Berita

MAKI Kecewa KPK Hentikan Kasus Izin Tambang Rp 2,7 T, Desak Kejagung Ambil Alih

Advertisement

Masyarakat Anti-Korupsi Indonesia (MAKI) menyatakan kekecewaannya atas keputusan Komisi Pemberantasan Korupsi (KPK) yang menghentikan penyidikan kasus dugaan korupsi izin tambang di Konawe Utara. MAKI berencana mengirimkan surat kepada Kejaksaan Agung (Kejagung) agar perkara tersebut dapat ditangani kembali dari awal.

“Saya menyesalkan penghentian itu karena sudah diumumkan tersangkanya itu bahkan diduga menerima suap,” ujar Koordinator MAKI Boyamin Saiman kepada wartawan, Minggu (28/12/2025). Ia menambahkan, “Saya sudah berkirim surat ke Kejaksaan Agung untuk menangani perkara ini, untuk memulai penyidikan baru atau mulai penanganan baru berkirim surat.”

Boyamin menjelaskan bahwa MAKI juga akan mengajukan gugatan praperadilan. Tujuannya adalah agar hakim dapat membatalkan penghentian penyidikan kasus tersebut. “Saya juga akan menempuh upaya praperadilan untuk membatalkan SP3 itu tapi saya melihat kalo kejaksaan Agung sangat cepat menangani saya otomatis masih menunda praperadilannya,” ungkapnya.

KPK Setop Kasus Tambang

KPK menerbitkan Surat Perintah Penghentian Penyidikan (SP3) untuk kasus yang diduga merugikan negara senilai Rp 2,7 triliun tersebut. Juru Bicara KPK Budi Prasetyo menyatakan bahwa kasus dugaan korupsi yang diusut ini terjadi pada tahun 2009. Menurutnya, meskipun telah mengumumkan tersangka pada tahun 2017, penyidik tidak menemukan kecukupan bukti.

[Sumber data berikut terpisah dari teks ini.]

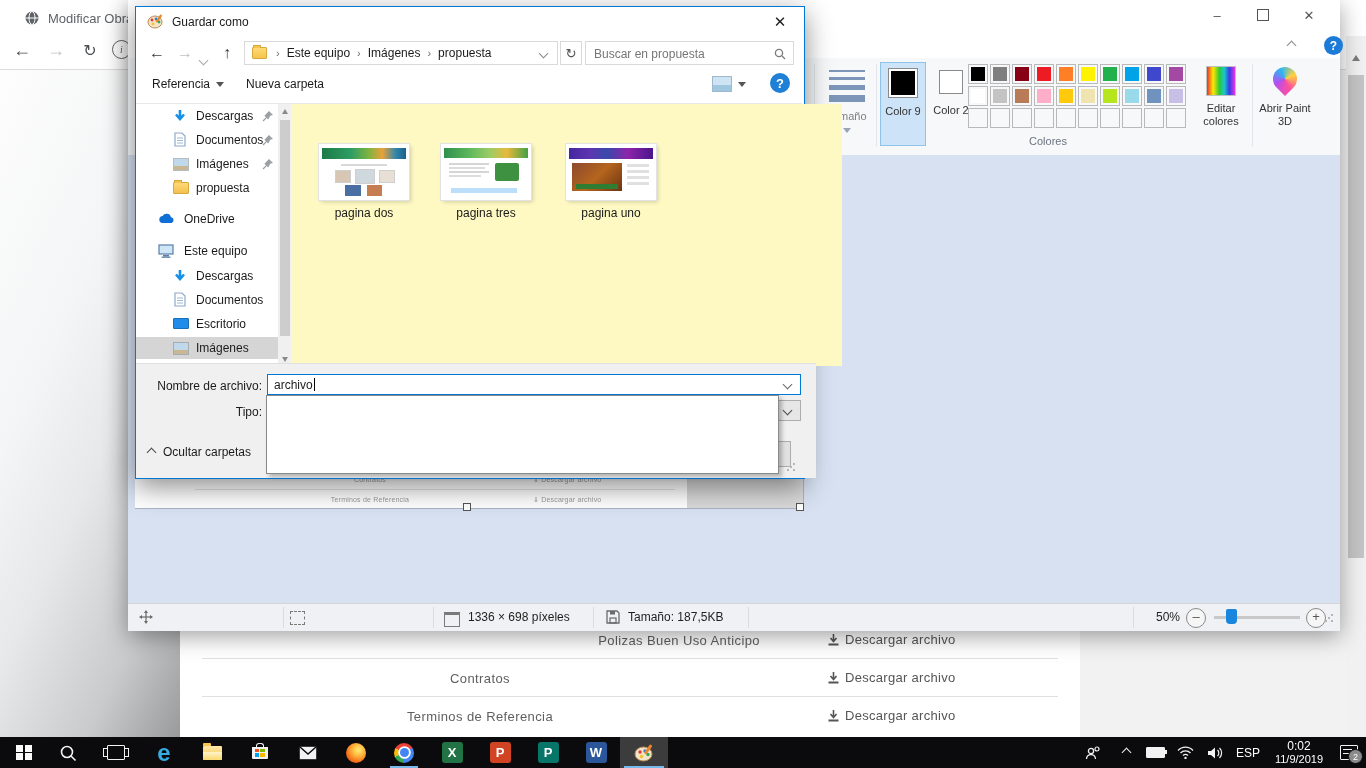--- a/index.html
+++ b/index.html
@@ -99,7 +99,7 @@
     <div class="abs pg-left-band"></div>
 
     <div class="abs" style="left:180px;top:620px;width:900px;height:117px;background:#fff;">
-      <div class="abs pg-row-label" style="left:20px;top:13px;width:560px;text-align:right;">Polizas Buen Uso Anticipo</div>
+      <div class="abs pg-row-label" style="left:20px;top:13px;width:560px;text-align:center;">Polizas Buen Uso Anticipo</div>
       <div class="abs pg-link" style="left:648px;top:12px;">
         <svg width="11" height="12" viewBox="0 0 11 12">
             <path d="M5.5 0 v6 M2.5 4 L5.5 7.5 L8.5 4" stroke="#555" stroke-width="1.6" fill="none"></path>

“Bahwa tempus perkaranya adalah 2009 dan setelah dilakukan pendalaman pada tahap penyidikan tidak ditemukan kecukupan bukti,” ujar Budi. Ia melanjutkan bahwa SP3 diterbitkan demi memberikan kepastian hukum kepada pihak-pihak terkait. KPK juga menyatakan tetap terbuka apabila ada informasi lebih lanjut mengenai kasus ini. “Sehingga KPK menerbitkan SP3 untuk memberikan kepastian hukum kepada pihak-pihak terkait. Kami terbuka, jika masyarakat memiliki kebaruan informasi yang terkait dengan perkara ini untuk dapat menyampaikannya kepada KPK,” tuturnya.

Advertisement

Sebagai informasi, KPK dapat menerbitkan SP3 setelah revisi Undang-Undang KPK pada tahun 2019. Aturan mengenai penghentian perkara oleh KPK tercantum dalam Pasal 40 UU Nomor 19 Tahun 2019. Kasus ini pertama kali diumumkan oleh KPK pada 3 Oktober 2017, yang saat itu menetapkan mantan Bupati Konawe Utara, Aswad Sulaiman, sebagai tersangka.

“Menetapkan ASW (Aswad Sulaiman) sebagai tersangka,” ucap Wakil Ketua KPK saat itu, Saut Situmorang, di Gedung KPK, Jalan Kuningan Persada, Jakarta Selatan, Selasa (3/10/2017).

KPK Sebut Kerugian Negara Lebih Besar dari Kasus e-KTP

Kerugian keuangan negara dalam kasus ini saat itu disebut Saut mencapai Rp 2,7 triliun. Ia bahkan membandingkan kerugian kasus korupsi yang dilakukan Aswad lebih besar dibandingkan kasus korupsi e-KTP. Saut menjelaskan angka tersebut berasal dari penjualan produksi nikel yang melalui proses perizinan yang dinilai melawan hukum.

“Indikasi kerugian negara yang sekurang-kurangnya Rp 2,7 triliun yang berasal dari penjualan produksi nikel, yang diduga diperoleh dari proses perizinan yang melawan hukum,” kata Saut.